By Hitler’s own accounting, he painted between one and three
watercolors a day during his Vienna years. If one assumes he painted
only one painting a day, and only three days a week, then the minimum
number he would have painted would be six hundred, which is close to
Hitler's own recollection over a thousand.
According to William L. Shirer Hitler copied his scetches and
paintings from older works: pictures of Vienna, usually of some
well-known landmark as St. Stephen's Cathedral, the Opera House, The
Burgtheater, the Palace of Schoenbrunn or the Roman ruins in Schoenbrunn
Park.
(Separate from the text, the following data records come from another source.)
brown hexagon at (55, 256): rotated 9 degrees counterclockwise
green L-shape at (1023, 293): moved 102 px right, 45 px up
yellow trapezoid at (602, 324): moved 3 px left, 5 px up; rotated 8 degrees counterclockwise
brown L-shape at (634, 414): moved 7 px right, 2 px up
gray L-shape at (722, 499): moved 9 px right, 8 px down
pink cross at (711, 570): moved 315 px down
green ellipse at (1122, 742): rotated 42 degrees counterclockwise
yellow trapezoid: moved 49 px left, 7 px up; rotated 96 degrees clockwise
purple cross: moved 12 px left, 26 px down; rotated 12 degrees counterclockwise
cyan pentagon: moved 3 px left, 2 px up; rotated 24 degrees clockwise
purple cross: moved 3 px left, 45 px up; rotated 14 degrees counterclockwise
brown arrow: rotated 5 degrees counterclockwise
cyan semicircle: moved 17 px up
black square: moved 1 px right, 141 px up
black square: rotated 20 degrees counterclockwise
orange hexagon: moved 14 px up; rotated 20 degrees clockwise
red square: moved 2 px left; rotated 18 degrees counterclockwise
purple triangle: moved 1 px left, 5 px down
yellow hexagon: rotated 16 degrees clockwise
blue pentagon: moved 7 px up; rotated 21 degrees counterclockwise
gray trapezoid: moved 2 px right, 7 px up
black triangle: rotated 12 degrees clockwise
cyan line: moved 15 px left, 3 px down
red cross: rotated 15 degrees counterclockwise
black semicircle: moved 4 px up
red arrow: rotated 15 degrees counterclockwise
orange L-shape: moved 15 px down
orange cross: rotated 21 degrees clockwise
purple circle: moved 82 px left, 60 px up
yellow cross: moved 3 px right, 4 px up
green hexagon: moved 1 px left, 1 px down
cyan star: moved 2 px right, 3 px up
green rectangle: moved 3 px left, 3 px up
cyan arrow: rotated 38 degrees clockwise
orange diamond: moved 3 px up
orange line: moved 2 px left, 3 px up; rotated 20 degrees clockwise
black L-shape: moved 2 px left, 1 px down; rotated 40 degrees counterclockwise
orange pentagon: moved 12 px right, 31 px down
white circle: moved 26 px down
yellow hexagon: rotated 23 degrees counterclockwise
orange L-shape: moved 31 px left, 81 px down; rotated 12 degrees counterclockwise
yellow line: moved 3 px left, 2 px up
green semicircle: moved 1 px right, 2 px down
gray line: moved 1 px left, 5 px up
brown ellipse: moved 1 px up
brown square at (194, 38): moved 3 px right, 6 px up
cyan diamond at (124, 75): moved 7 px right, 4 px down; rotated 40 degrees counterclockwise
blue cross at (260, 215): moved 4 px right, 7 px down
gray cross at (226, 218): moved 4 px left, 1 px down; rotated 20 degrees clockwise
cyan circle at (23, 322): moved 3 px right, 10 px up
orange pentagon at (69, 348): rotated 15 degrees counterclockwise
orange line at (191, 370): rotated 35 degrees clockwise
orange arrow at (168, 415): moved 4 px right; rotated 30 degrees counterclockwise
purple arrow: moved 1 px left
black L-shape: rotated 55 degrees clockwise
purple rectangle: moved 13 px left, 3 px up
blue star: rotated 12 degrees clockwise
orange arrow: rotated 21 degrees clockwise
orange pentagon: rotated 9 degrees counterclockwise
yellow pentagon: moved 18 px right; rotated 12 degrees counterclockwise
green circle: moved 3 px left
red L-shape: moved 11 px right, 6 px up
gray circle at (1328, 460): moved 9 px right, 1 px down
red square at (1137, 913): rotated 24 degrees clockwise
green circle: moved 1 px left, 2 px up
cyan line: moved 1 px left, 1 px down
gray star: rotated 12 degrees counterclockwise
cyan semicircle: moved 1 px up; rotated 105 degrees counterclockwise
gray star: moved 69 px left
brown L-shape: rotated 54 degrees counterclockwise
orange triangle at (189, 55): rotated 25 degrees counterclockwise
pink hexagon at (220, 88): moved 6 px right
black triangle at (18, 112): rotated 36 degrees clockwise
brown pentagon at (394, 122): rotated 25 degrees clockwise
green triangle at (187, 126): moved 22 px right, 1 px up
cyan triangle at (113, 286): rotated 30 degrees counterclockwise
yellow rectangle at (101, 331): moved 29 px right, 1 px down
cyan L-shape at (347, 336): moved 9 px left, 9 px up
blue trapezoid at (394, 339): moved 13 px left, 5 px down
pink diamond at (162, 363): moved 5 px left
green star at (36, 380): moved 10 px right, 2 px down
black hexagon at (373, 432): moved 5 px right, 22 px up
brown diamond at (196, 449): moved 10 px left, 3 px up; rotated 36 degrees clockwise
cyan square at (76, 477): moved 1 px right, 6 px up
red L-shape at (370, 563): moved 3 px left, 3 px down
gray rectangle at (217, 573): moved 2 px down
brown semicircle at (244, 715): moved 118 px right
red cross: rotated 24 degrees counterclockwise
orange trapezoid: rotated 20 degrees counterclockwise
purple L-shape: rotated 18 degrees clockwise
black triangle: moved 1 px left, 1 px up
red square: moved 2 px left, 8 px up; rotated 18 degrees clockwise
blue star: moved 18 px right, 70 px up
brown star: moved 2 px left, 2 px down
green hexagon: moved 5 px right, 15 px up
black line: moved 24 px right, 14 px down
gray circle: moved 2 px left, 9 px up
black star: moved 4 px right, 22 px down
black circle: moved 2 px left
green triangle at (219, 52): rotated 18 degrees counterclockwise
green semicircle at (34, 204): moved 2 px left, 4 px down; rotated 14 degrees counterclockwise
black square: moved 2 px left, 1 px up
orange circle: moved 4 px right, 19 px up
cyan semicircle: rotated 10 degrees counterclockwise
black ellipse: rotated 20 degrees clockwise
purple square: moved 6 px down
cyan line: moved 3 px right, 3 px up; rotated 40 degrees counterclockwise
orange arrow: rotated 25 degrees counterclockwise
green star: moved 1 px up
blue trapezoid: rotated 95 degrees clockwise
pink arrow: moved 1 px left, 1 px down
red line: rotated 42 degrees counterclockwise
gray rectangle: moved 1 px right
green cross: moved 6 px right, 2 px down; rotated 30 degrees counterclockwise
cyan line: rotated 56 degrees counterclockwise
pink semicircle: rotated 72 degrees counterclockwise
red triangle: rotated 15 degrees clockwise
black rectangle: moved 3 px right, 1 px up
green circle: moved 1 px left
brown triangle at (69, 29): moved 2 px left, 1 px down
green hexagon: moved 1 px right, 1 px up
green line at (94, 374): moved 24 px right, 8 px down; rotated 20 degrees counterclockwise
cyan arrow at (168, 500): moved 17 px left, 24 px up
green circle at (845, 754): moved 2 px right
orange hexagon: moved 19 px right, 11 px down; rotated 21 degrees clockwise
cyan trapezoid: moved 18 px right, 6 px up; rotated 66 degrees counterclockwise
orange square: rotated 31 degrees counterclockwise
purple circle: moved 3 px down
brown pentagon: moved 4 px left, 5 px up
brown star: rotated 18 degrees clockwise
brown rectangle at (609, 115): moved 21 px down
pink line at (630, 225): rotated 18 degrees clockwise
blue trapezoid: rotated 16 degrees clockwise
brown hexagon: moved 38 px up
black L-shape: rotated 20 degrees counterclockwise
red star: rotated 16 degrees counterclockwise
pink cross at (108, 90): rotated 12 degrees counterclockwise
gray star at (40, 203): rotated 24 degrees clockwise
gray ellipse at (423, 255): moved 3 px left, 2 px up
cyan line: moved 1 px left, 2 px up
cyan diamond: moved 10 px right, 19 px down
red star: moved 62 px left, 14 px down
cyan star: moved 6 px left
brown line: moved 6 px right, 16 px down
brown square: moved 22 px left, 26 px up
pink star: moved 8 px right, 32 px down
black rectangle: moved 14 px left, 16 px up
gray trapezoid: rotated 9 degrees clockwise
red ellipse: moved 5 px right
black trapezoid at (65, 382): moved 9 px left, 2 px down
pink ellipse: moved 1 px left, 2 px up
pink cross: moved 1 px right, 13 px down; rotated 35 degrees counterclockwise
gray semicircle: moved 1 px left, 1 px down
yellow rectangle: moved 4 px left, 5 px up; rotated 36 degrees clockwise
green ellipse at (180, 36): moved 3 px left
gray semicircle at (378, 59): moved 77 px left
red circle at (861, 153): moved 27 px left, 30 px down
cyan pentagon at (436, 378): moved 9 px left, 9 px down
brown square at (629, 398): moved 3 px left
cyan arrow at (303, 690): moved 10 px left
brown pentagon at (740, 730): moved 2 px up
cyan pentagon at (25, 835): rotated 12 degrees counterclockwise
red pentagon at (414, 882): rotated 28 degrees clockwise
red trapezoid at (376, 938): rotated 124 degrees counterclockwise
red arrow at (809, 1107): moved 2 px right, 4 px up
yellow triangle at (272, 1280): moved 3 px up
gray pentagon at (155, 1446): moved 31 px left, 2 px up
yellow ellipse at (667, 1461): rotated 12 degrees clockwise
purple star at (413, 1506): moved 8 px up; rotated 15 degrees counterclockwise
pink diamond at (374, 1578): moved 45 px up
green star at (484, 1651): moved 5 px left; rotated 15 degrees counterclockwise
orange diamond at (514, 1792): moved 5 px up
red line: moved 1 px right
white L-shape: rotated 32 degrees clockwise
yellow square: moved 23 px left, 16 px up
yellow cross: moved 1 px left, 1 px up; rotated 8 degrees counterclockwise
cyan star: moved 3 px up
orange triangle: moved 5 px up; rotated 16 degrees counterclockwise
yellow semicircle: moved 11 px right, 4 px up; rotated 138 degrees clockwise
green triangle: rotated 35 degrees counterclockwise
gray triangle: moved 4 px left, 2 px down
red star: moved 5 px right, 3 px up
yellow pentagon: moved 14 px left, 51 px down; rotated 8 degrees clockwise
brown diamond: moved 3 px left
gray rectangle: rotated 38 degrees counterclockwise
Shirer tells that hundreds of these pitiful pieces were sold by
Hitler to dealers who used them to fill empty picture frames on display.
And Hitler often drew posters for shopkeepers advertising such products
as Teddy's Perspiration Powder.
In Vienna Hitler already showed traits that characterized his
later life: inability to establish ordinary human relationships,
intolerance and hatred of especially the Jews, a tendency toward
denunciatory outbursts, readiness to live in a fantasy-world and so to
escape his failure.
He learned to loathe brilliant, charming, cosmopolitan Vienna for
what he called its Semitism. More to his liking was homogeneous Munich
in Germany,
his real home after 1913. Hitler went to Munich and when World War I began in
1914, he volunteered for service in the German army. To him - a man of no trade and few interests
- World War I was a welcome event which gave him some purpose in life. Hitler was twice
decorated for bravery, but only rose to the rank of corporal.